I would not get the 3TB's anyway, 4-platters, high death rate and very noisy compared to 2TB Greens. The WD20EARS 2TB version is 3 platters and way quieter, if that is your thing. It is mine at this point.
 
They are not natively compatible with Win XP but you can align them with a utility. PITA and OS X, Vista, and Win 7 don't need it. Has to do with WD advanced format block writing.
I would not get the 3TB's anyway, 4-platters, high death rate and very noisy compared to 2TB Greens. The WD20EARS 2TB version is 3 platters and way quieter, if that is your thing. It is mine at this point.

would they work with a small 32gb xp partition on my mac boot disc?

also, would having 3 of them as a raid cause problems or just stick to wd black cavilar normal 7200 rpm drives for raid?
 
would they work with a small 32gb xp partition on my mac boot disc?
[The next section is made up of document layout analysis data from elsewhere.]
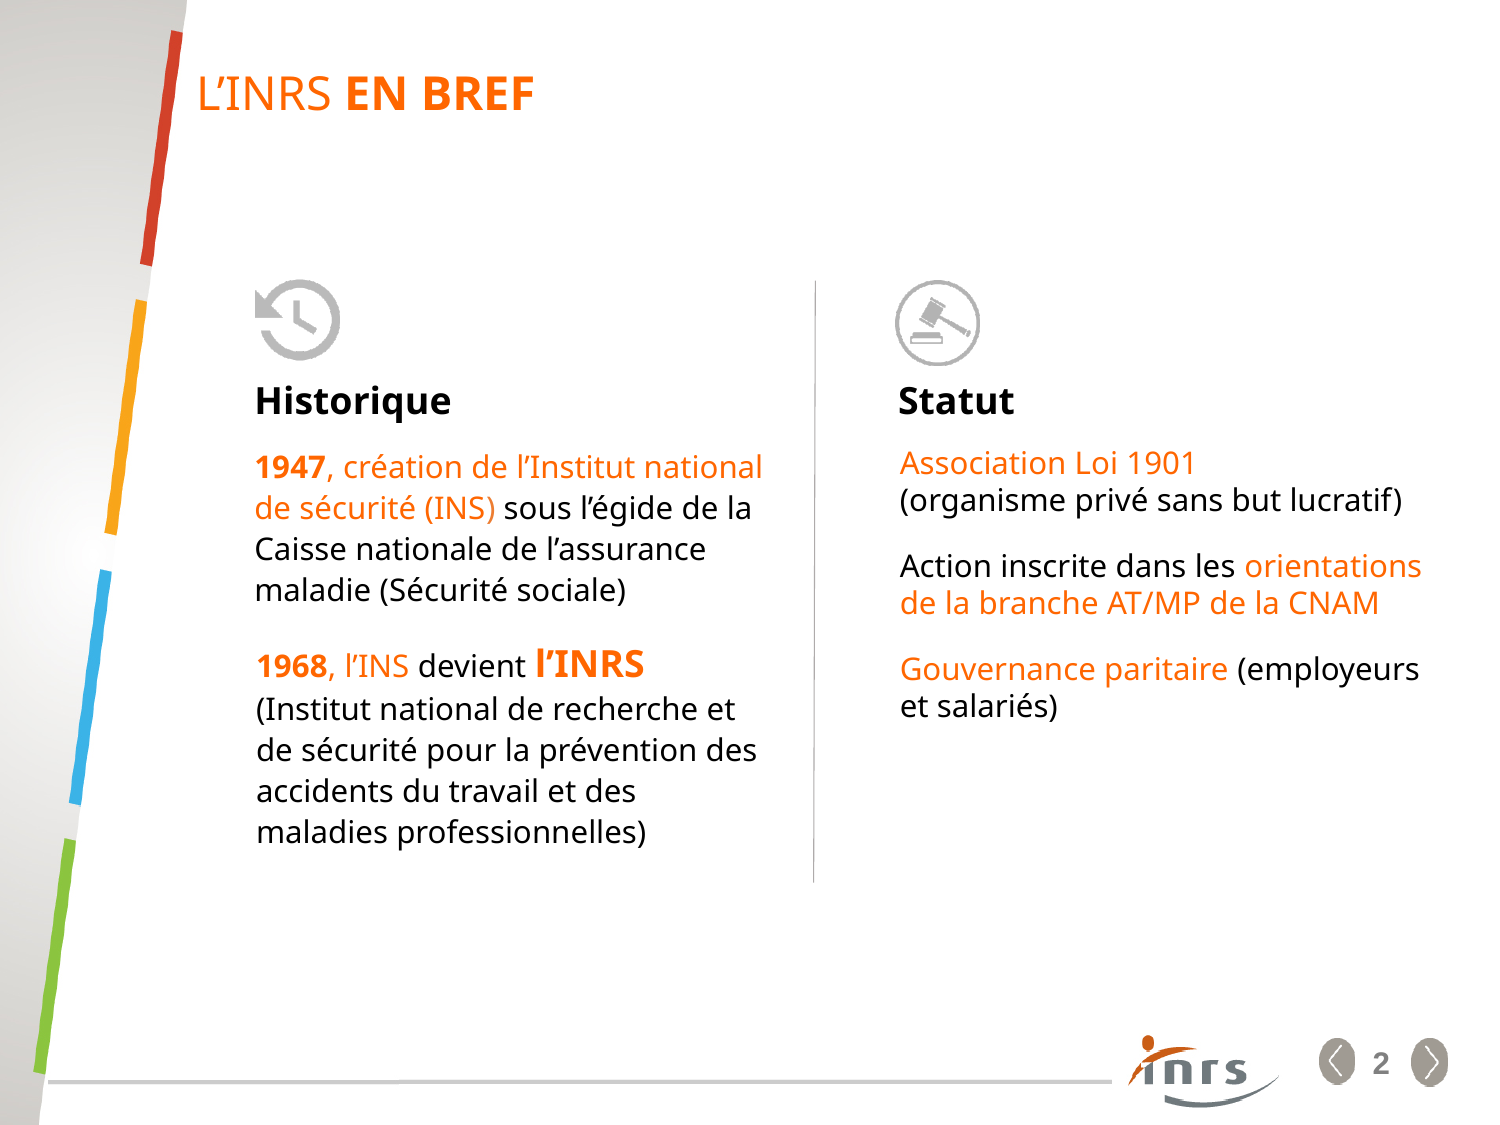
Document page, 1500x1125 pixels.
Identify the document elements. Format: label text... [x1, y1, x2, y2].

picture [0, 0, 1500, 1125]
text_box Statut Association Loi 1901 (organisme privé sans but lucratif) Action inscrite dans les orientations de la branche AT/MP de la CNAM Gouvernance paritaire (employeurs et salariés) [898, 377, 1455, 767]
list Historique 1947, création de l’Institut national de sécurité (INS) sous l’égide de la Caisse nationale de l’assurance maladie (Sécurité sociale) 1968, l’INS devient l’INRS (Institut national de recherche et de sécurité pour la prévention des accidents du travail et des maladies professionnelles) [254, 377, 768, 968]
title L’INRS EN BREF [196, 48, 1482, 143]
also, would having 3 of them as a raid cause problems or just stick to wd black cavilar normal 7200 rpm drives for raid?
Greens, no matter the size, aren't meant for RAID use (can't take the wear and tear, and the power management doesn't help either <lots of additional spinup/down increases the wear>).

Better to stick with 7200rpm drives (Caviar Blacks would be best, as they're more reliable than other brands; 5 yr warranty and better platters).